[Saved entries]
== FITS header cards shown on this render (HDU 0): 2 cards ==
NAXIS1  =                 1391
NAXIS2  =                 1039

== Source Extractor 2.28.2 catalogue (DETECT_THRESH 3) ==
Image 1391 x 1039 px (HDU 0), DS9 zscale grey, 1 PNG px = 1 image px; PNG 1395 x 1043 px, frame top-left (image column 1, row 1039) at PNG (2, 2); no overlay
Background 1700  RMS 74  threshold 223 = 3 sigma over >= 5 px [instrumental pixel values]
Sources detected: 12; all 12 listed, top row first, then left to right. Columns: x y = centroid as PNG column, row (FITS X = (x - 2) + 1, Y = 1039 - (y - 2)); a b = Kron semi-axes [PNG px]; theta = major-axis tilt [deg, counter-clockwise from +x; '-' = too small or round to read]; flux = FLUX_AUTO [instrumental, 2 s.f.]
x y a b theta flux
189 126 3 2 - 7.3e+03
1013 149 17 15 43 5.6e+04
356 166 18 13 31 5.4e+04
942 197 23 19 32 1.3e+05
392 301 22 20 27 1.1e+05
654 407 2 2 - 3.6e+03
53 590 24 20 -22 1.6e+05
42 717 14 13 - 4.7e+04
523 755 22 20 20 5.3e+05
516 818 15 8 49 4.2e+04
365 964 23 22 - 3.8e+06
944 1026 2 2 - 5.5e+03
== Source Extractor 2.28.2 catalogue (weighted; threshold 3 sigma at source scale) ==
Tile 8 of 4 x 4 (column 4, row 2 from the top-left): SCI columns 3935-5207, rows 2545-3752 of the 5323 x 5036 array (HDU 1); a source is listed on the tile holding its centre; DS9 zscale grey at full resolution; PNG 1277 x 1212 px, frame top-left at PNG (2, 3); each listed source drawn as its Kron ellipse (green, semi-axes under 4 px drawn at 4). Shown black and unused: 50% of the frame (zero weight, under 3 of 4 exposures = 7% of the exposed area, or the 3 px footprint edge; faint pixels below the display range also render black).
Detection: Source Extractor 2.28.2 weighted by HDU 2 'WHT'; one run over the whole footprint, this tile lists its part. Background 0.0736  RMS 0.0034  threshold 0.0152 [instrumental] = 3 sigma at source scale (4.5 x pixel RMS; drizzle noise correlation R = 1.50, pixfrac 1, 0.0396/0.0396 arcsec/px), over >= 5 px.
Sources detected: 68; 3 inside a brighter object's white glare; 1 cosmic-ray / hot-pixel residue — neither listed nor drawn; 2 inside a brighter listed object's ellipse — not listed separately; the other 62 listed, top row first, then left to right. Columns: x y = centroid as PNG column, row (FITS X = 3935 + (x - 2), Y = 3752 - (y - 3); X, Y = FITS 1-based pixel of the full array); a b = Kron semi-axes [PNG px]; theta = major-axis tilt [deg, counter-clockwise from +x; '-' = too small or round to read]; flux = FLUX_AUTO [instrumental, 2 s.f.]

- AIM:
Lay out every line of the records above as a Markdown table with two columns, "No." and "Entry", where "No." numbers the rows in order and "Entry" holds each line. Leave out blank lines.

- TASK SOLUTION:
| No. | Entry |
|---|---|
| 1 | == FITS header cards shown on this render (HDU 0): 2 cards == |
| 2 | NAXIS1  =                 1391 |
| 3 | NAXIS2  =                 1039 |
| 4 | == Source Extractor 2.28.2 catalogue (DETECT_THRESH 3) == |
| 5 | Image 1391 x 1039 px (HDU 0), DS9 zscale grey, 1 PNG px = 1 image px; PNG 1395 x 1043 px, frame top-left (image column 1, row 1039) at PNG (2, 2); no overlay |
| 6 | Background 1700  RMS 74  threshold 223 = 3 sigma over >= 5 px [instrumental pixel values] |
| 7 | Sources detected: 12; all 12 listed, top row first, then left to right. Columns: x y = centroid as PNG column, row (FITS X = (x - 2) + 1, Y = 1039 - (y - 2)); a b = Kron semi-axes [PNG px]; theta = major-axis tilt [deg, counter-clockwise from +x; '-' = too small or round to read]; flux = FLUX_AUTO [instrumental, 2 s.f.] |
| 8 | x y a b theta flux |
| 9 | 189 126 3 2 - 7.3e+03 |
| 10 | 1013 149 17 15 43 5.6e+04 |
| 11 | 356 166 18 13 31 5.4e+04 |
| 12 | 942 197 23 19 32 1.3e+05 |
| 13 | 392 301 22 20 27 1.1e+05 |
| 14 | 654 407 2 2 - 3.6e+03 |
| 15 | 53 590 24 20 -22 1.6e+05 |
| 16 | 42 717 14 13 - 4.7e+04 |
| 17 | 523 755 22 20 20 5.3e+05 |
| 18 | 516 818 15 8 49 4.2e+04 |
| 19 | 365 964 23 22 - 3.8e+06 |
| 20 | 944 1026 2 2 - 5.5e+03 |
| 21 | == Source Extractor 2.28.2 catalogue (weighted; threshold 3 sigma at source scale) == |
| 22 | Tile 8 of 4 x 4 (column 4, row 2 from the top-left): SCI columns 3935-5207, rows 2545-3752 of the 5323 x 5036 array (HDU 1); a source is listed on the tile holding its centre; DS9 zscale grey at full resolution; PNG 1277 x 1212 px, frame top-left at PNG (2, 3); each listed source drawn as its Kron ellipse (green, semi-axes under 4 px drawn at 4). Shown black and unused: 50% of the frame (zero weight, under 3 of 4 exposures = 7% of the exposed area, or the 3 px footprint edge; faint pixels below the display range also render black). |
| 23 | Detection: Source Extractor 2.28.2 weighted by HDU 2 'WHT'; one run over the whole footprint, this tile lists its part. Background 0.0736  RMS 0.0034  threshold 0.0152 [instrumental] = 3 sigma at source scale (4.5 x pixel RMS; drizzle noise correlation R = 1.50, pixfrac 1, 0.0396/0.0396 arcsec/px), over >= 5 px. |
| 24 | Sources detected: 68; 3 inside a brighter object's white glare; 1 cosmic-ray / hot-pixel residue — neither listed nor drawn; 2 inside a brighter listed object's ellipse — not listed separately; the other 62 listed, top row first, then left to right. Columns: x y = centroid as PNG column, row (FITS X = 3935 + (x - 2), Y = 3752 - (y - 3); X, Y = FITS 1-based pixel of the full array); a b = Kron semi-axes [PNG px]; theta = major-axis tilt [deg, counter-clockwise from +x; '-' = too small or round to read]; flux = FLUX_AUTO [instrumental, 2 s.f.] |